The S&P/ASX200 fell 50.2 points on Thursday, down 0.57 per cent, to 8,793.4, as the broader All Ordinaries also dipped 50.2 points, or 0.55 per cent, to 9,024.2.
"There's pressure across the board, and it's clear that a deterioration and the geopolitical outlook is weighing not just on Australia's markets, but on Asia-Pacific markets generally," Moomoo market strategist Michael McCarthy told AAP.
These exchanges were diverging with Wall Street, where its three major indices notched record closes overnight, as US investors persistently shrug off the conflict.
"This is not sustainable. It must break one way or the other," Mr McCarthy said.
"In my view, the unsustainably high levels of the NASDAQ suggests that it's the one that's going to have to come back into line with the rest of the world."
Energy and utilities stocks were the only segments to move higher, lifting as oil prices gained 1.5 per cent over the session.
The heavyweight financials and raw materials sectors weighed heavily on the bourse as investor confidence deteriorated.
Mega miners BHP, Rio Tinto and Fortescue all traded lower, while gold stocks also broadly sold off as the precious metal eased to $US4,712 ($A6,588) an ounce.
Copper producers, battery minerals and rare earths stocks also lost ground.
Financials stocks dipped more than 0.7 per cent as all big four banks traded lower, along with major insurers and most investment firms.
Australia's health care sector plummeted to eight-year lows, after hearing device manufacturer Cochlear crumbled by more than 40 per cent in two sessions since slashing its 2026 earnings guidance on Wednesday.

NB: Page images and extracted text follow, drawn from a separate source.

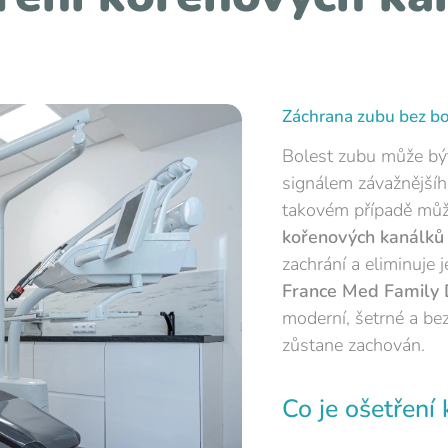
Záchrana zubu bez bo
Bolest zubu může být
signálem závažnějšíh
takovém případě můž
kořenových kanálků
zachrání a eliminuje 
France Med Family D
moderní, šetrné a be
zůstane zachován.
Co je ošetření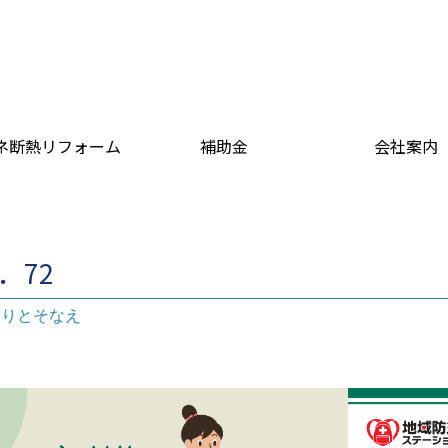
ネ断熱リフォーム
補助金
会社案内
l．72
もりとそなえ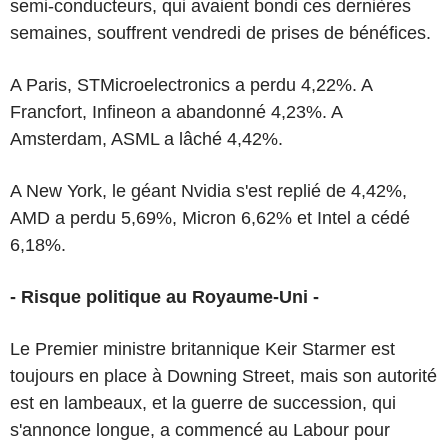
semi-conducteurs, qui avaient bondi ces dernières
semaines, souffrent vendredi de prises de bénéfices.
A Paris, STMicroelectronics a perdu 4,22%. A
Francfort, Infineon a abandonné 4,23%. A
Amsterdam, ASML a lâché 4,42%.
A New York, le géant Nvidia s'est replié de 4,42%,
AMD a perdu 5,69%, Micron 6,62% et Intel a cédé
6,18%.
- Risque politique au Royaume-Uni -
Le Premier ministre britannique Keir Starmer est
toujours en place à Downing Street, mais son autorité
est en lambeaux, et la guerre de succession, qui
s'annonce longue, a commencé au Labour pour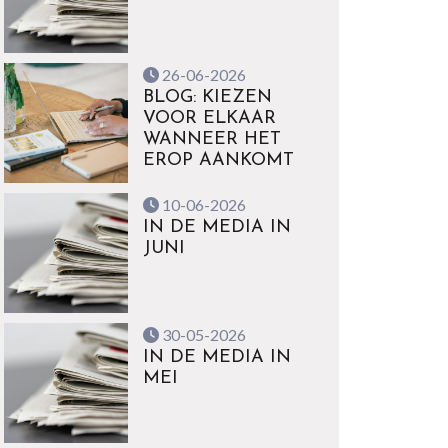
26-06-2026
BLOG: KIEZEN
VOOR ELKAAR
WANNEER HET
EROP AANKOMT
10-06-2026
IN DE MEDIA IN
JUNI
30-05-2026
IN DE MEDIA IN
MEI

Consumer-facing stocks came under pressure, with even the traditionally defensive staples segment dropping 0.8 per cent, while cyclicals fell by a similar degree.
In company news, Santos shares rocketed 3.6 per cent to $7.71 as its Barossa project helped boost quarterly production by three per cent.

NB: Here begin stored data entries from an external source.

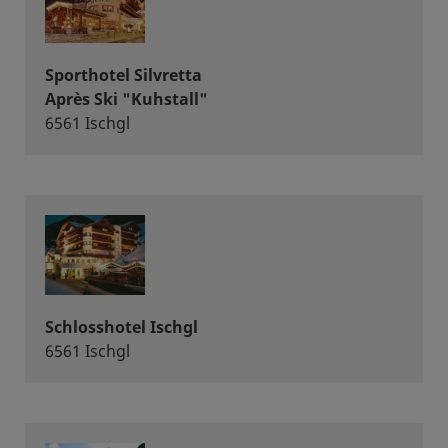
Sporthotel Silvretta
Après Ski "Kuhstall"
6561 Ischgl
Schlosshotel Ischgl
6561 Ischgl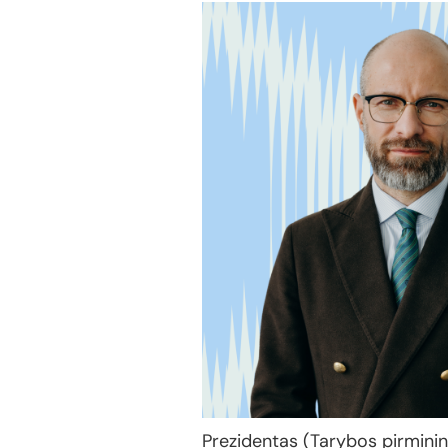
Prezidentas (Tarybos pirmini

Fellow fossil fuel giant Woodside gained more than three per cent, despite an eventful annual meeting disrupted by climate activists, where more than a third of shareholders voted against new boss Liz Westcott's remuneration plan.

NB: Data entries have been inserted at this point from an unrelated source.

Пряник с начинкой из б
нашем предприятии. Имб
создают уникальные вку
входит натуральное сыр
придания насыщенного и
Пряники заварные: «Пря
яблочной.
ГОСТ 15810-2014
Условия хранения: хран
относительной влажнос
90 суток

The Australian dollar is buying 71.52 US cents, down from 71.73 US cents on Wednesday at 5pm, as safe-haven demand bolstered the greenback.
Looking ahead, investors are bracing for next week's March inflation print, which will be the first to capture the impact of the conflict's energy price shock.
"Headline inflation for March is expected to surge to 4.8 per cent year-on-year, while the RBA's preferred trimmed-mean is forecast to rise to 3.4 per cent," IG market analyst Tony Sycamore said.
"These numbers sit well above the midpoint of the RBA's two-to-three per cent target band — and that's before the sharp spike in petrol prices in March."
ON THE ASX:
* The S&P/ASX200 dropped 50.2 points, or 0.57 per cent, to 8,793.4.
* The broader All Ordinaries lost 50.2 points, or 0.55 per cent, to 9,024.2.
One Australian dollar trades for:
* 71.52 US cents, from 71.73 US cents at 5pm AEST on Wednesday.
* 114.19 Japanese yen, from 114.17 Japanese yen.
* 61.11 euro cents, from 61.04 euro cents.
* 53.01 British pence, from 53.05 British pence.